Effects of an Oscillating Electric Field on and Dipole Moment Measurement of a Single Molecular Ion

We characterize and model the Stark effect due to the radio-frequency (rf) electric field experienced by a molecular ion in an rf Paul trap, a leading systematic in the uncertainty of the field-free rotational transition. The ion is deliberately displaced to sample different known rf electric fields and measure the resultant shifts in transition frequencies. With this method, we determine the permanent electric dipole moment of ${\mathrm{CaH}}^{+}$, and find close agreement with theory. The characterization is performed by using a frequency comb which probes rotational transitions in the molecular ion.
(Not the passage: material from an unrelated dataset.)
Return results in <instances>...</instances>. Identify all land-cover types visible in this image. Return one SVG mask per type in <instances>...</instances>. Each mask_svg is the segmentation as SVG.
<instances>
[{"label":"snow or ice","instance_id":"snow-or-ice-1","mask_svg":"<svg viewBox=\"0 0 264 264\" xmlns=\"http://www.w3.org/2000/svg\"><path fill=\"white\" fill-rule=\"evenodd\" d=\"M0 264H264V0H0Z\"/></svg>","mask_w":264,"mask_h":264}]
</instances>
With improved coherence of the comb laser, a fractional statistical uncertainty for a transition line center of as low as $4.6\times {10}^{-13}$ was achieved.

Figure 1

Population in the initial $|J=2,m=-5/2,-⟩$ rotational state vs the Raman difference frequency offset to the center of the line model (dashed red line) of the $|2,-5/2,-⟩\to |4,-7/2,-⟩$ rotational transition at approximately 2 THz. Error bars indicate a 68% confidence interval. The number of probes ranges for each data point from 10 to 65 and was given by the probabilistic preparation of the initial state of the molecule. Dashed line shows the least squares fit of a Rabi line shape with free parameters of center frequency offset, remaining population, contrast, and Rabi rate, with pulse duration fixed. The fit yields a 0.9 Hz statistical uncertainty (95% confidence). The 128 ms probe time is a substantial fraction of the observed lifetime of the initial state, resulting in reduced contrast of the line.

Figure 2

An ideal linear rf trap forms an electric quadrupole field with a null along the trap axis. Ions positioned off of the null experience a rf electric field. Because of the electrode geometry of the trap used in our experiments, the rf-electric field along the ion-ion axis has a finite minimal amplitude. By adjusting the voltages applied to the dc electrodes and the more distant dc bias electrode, the ions can be intentionally shifted from this minimum to sample different rf electric field magnitudes and directions. Three 729 nm laser beams are used to measure micromotion along approximately mutually orthogonal directions, ${\widehat{k}}_1$ parallel to the magnetic quantization axis $\overrightarrow{B}$, ${\widehat{k}}_2$, and ${\widehat{k}}_3$.

Figure 3

Red markers show the measured shifts in frequencies of the $|2,-3/2,-⟩$ to $|0,-1/2,-⟩$ transition as a function of the squared rf electric field amplitude at the molecular ion location. Spectroscopic probe times varied from 2.5 to 20.5 ms for different data points. The blue marker shows the rf electric field-free transition frequency (95% confidence interval $[-82,80]\mathrm{Hz}$) obtained through extrapolation to zero field with uncertainties determined by parametric bootstrapping. The dashed green line is a linear fit to the data. Its slope can be used to determine the permanent dipole moment of the ion.